I have a Raspberry Pi hooked up to a RGB LED strip. On the Pi, is a Node.JS server that hosts a webpage, and that webpage lets me pick a color for the LED strip. All that works.
The problem is, I want to be able to dynamically find the IP address (I don't want to do static IPs. I want to give these out to some family, and I want them to "just work" once I join them to the wifi).
What I would like to do is to have a phone app that can find the Raspberry Pi on the network. I was thinking about this, and I remembered reading about broadcast IP addresses for the LAN. I've never used them before, but seems to be what I need. The app would start up, send a specially crafted message on broadcast that says "Where's the Raspberry Pi?" and the Pi would answer "Here I am! I'm at X address!"
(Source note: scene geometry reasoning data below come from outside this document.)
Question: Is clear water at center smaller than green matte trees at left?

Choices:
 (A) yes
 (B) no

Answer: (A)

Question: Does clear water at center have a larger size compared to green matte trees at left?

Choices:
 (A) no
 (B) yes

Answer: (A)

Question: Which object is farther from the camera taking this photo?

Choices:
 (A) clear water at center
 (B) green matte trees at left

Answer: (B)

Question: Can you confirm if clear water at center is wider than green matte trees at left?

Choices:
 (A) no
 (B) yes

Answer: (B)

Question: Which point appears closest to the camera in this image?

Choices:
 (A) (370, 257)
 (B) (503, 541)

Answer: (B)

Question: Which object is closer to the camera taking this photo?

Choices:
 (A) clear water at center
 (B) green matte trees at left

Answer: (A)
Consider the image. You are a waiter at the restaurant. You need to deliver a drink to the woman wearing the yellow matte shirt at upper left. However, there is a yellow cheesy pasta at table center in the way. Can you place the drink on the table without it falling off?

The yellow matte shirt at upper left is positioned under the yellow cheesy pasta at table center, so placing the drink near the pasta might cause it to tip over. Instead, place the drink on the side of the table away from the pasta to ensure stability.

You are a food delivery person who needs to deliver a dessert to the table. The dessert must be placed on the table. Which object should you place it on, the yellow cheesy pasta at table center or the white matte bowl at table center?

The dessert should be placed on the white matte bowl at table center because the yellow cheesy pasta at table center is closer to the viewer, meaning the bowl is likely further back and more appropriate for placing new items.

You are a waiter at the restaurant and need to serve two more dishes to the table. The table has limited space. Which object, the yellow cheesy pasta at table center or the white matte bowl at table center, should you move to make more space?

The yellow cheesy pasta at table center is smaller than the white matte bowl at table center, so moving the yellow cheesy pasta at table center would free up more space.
I've never tried to use a broadcast IP address before, so I decided to try a proof of concept. I started up a Node.JS server on my Pi that looks like this:
var http = require('http');
var port = 8081;
var server = http.createServer(function(request, response) {
response.writeHead(200);
response.end("Pong");
});
server.listen(port, function() {
console.log((new Date()) + ' Server is listening on port ' + port);
});
Then from my PC, curl 192.168.1.XXX:8081
(the known IP address) and boom. Expected response.
But curl 192.168.1.255:8081
gets me a 502
error.
From what I'm reading online, that should be the broadcast address. Is my router likely to be blocking this? Am I just doing something fundamentally wrong?
Thanks in advance. :)
You're doing something fundamentally wrong :)
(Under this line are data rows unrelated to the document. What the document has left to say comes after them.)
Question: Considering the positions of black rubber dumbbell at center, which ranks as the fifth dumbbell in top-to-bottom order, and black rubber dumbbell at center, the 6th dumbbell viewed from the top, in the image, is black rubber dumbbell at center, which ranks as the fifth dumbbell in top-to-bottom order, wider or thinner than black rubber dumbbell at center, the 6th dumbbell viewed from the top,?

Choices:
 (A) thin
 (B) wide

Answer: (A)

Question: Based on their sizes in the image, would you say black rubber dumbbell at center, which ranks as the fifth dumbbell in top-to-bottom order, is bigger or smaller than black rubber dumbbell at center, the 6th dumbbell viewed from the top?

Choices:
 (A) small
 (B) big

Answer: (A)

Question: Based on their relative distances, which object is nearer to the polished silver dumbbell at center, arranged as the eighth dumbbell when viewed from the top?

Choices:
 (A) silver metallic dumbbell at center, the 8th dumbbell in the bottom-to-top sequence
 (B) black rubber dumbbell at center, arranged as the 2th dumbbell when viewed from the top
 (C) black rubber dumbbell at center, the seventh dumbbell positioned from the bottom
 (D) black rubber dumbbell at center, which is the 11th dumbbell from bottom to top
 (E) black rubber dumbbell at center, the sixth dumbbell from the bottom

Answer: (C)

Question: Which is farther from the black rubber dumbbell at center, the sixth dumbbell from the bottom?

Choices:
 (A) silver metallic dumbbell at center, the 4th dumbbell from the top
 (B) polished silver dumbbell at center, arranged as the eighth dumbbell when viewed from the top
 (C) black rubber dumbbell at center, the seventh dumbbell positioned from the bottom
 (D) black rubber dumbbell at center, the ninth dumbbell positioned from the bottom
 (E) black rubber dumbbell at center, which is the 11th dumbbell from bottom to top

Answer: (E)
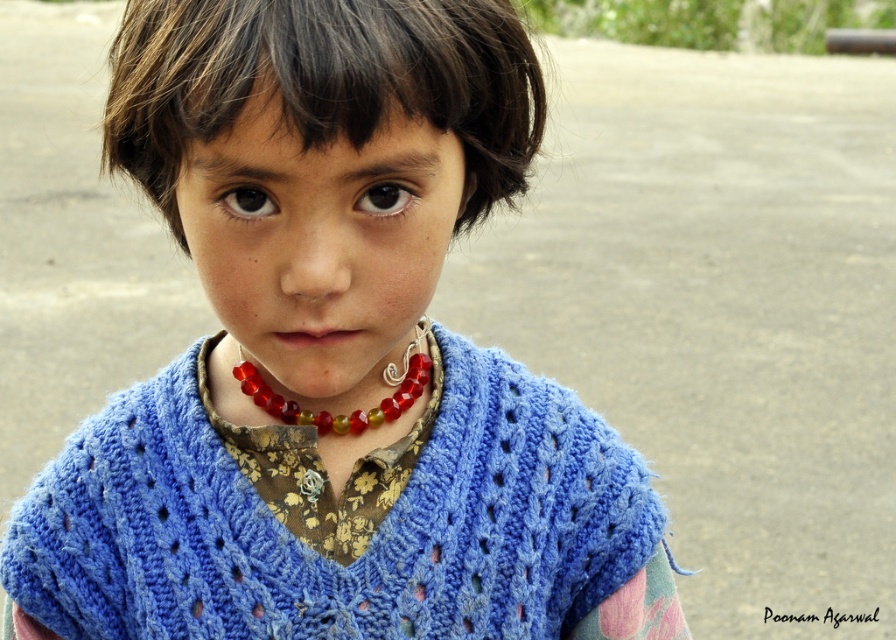
Question: Where is blue knitted shawl at center located in relation to translucent red beads at center in the image?

Choices:
 (A) above
 (B) below

Answer: (B)

Question: Which of the following is the farthest from the observer?

Choices:
 (A) (375, 406)
 (B) (358, 604)

Answer: (A)

Question: Is blue knitted shawl at center to the left of translucent red beads at center from the viewer's perspective?

Choices:
 (A) yes
 (B) no

Answer: (A)

Question: Which point is farther from the camera taking this photo?

Choices:
 (A) (255, 488)
 (B) (392, 417)

Answer: (A)

Question: Where is blue knitted shawl at center located in relation to translucent red beads at center in the image?

Choices:
 (A) right
 (B) left

Answer: (B)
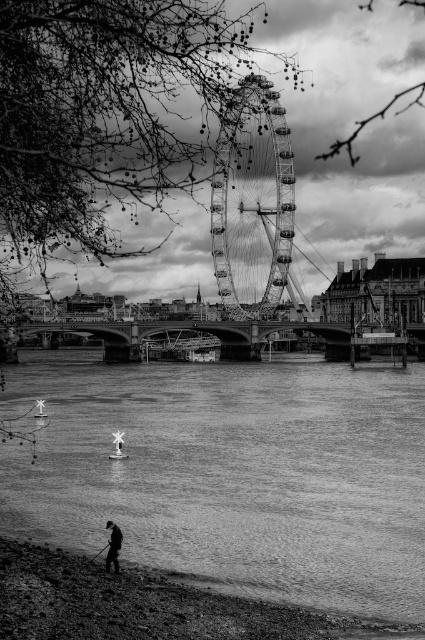
You are standing on the riverbank and see the metallic ferris wheel at center and the dark gray fabric person at lower center. Which object appears wider in the image?

The metallic ferris wheel at center appears wider than the dark gray fabric person at lower center because its width surpasses the person.

You are standing on the riverbank and see two points marked on the left side of the river. The first point is at coordinates point (25, 497) and the second is at point (113, 557). From your perspective, which point is closer to you?

Point (113, 557) is closer to you because point (25, 497) is behind it.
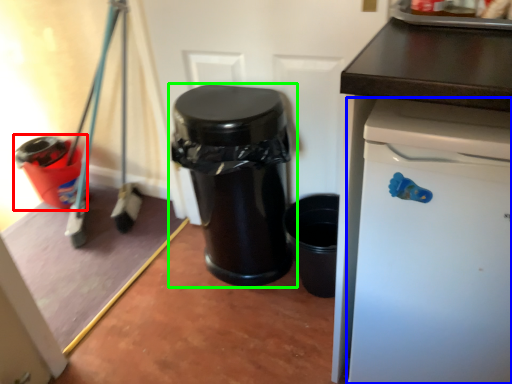
Question: Which object is the farthest from waste container (highlighted by a red box)? Choose among these: dish washer (highlighted by a blue box) or waste container (highlighted by a green box).

Choices:
 (A) dish washer
 (B) waste container

Answer: (A)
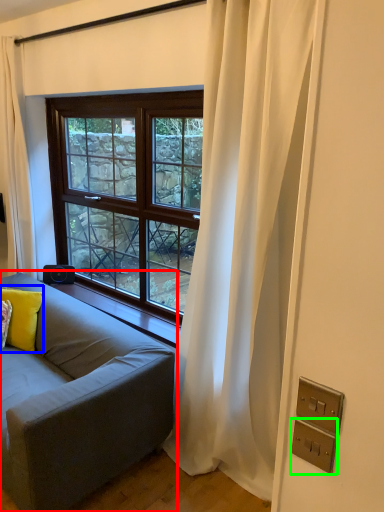
Question: Which object is the closest to the studio couch (highlighted by a red box)? Choose among these: pillow (highlighted by a blue box) or electric outlet (highlighted by a green box).

Choices:
 (A) pillow
 (B) electric outlet

Answer: (A)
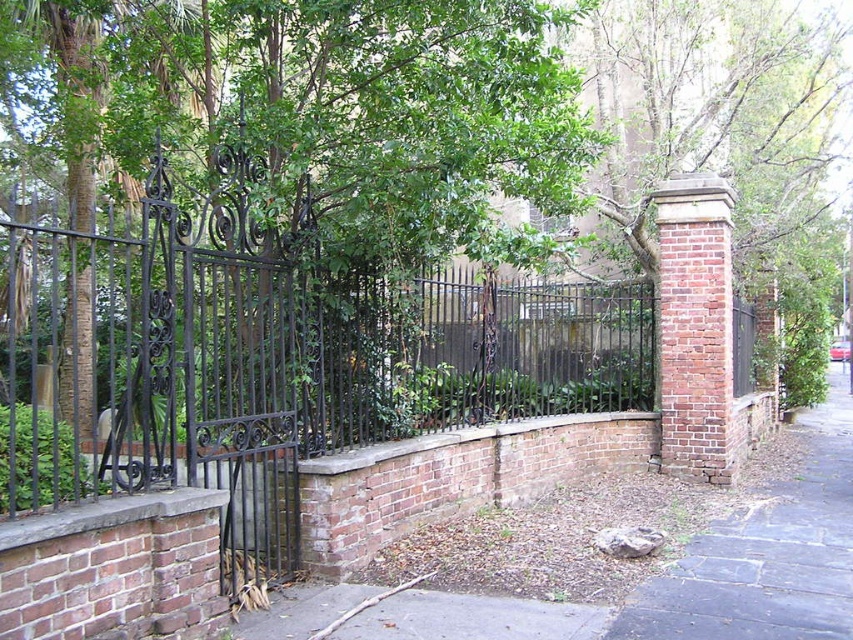
Question: Does black wrought iron fence at center have a smaller size compared to brown stone pavement at lower right?

Choices:
 (A) yes
 (B) no

Answer: (B)

Question: Where is black wrought iron fence at center located in relation to brown stone pavement at lower right in the image?

Choices:
 (A) right
 (B) left

Answer: (B)

Question: Among these objects, which one is nearest to the camera?

Choices:
 (A) black wrought iron fence at center
 (B) brown stone pavement at lower right

Answer: (A)

Question: Is black wrought iron fence at center above brown stone pavement at lower right?

Choices:
 (A) no
 (B) yes

Answer: (B)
You can not send a broadcast message using TCP/HTTP (see Can I use broadcast or multicast for TCP?) but you could send an UDP datagram (see Send Broadcast datagram) instead. It should work if your router doesn't filter that kind of traffic.
Many operating systems come with a tool called arp-scan
. You could rely on ARP (Address Resolution Protocol) and use this tool to list the IP-MAC associations on your network. You could simply use the IP that belongs to a Raspberry Pi.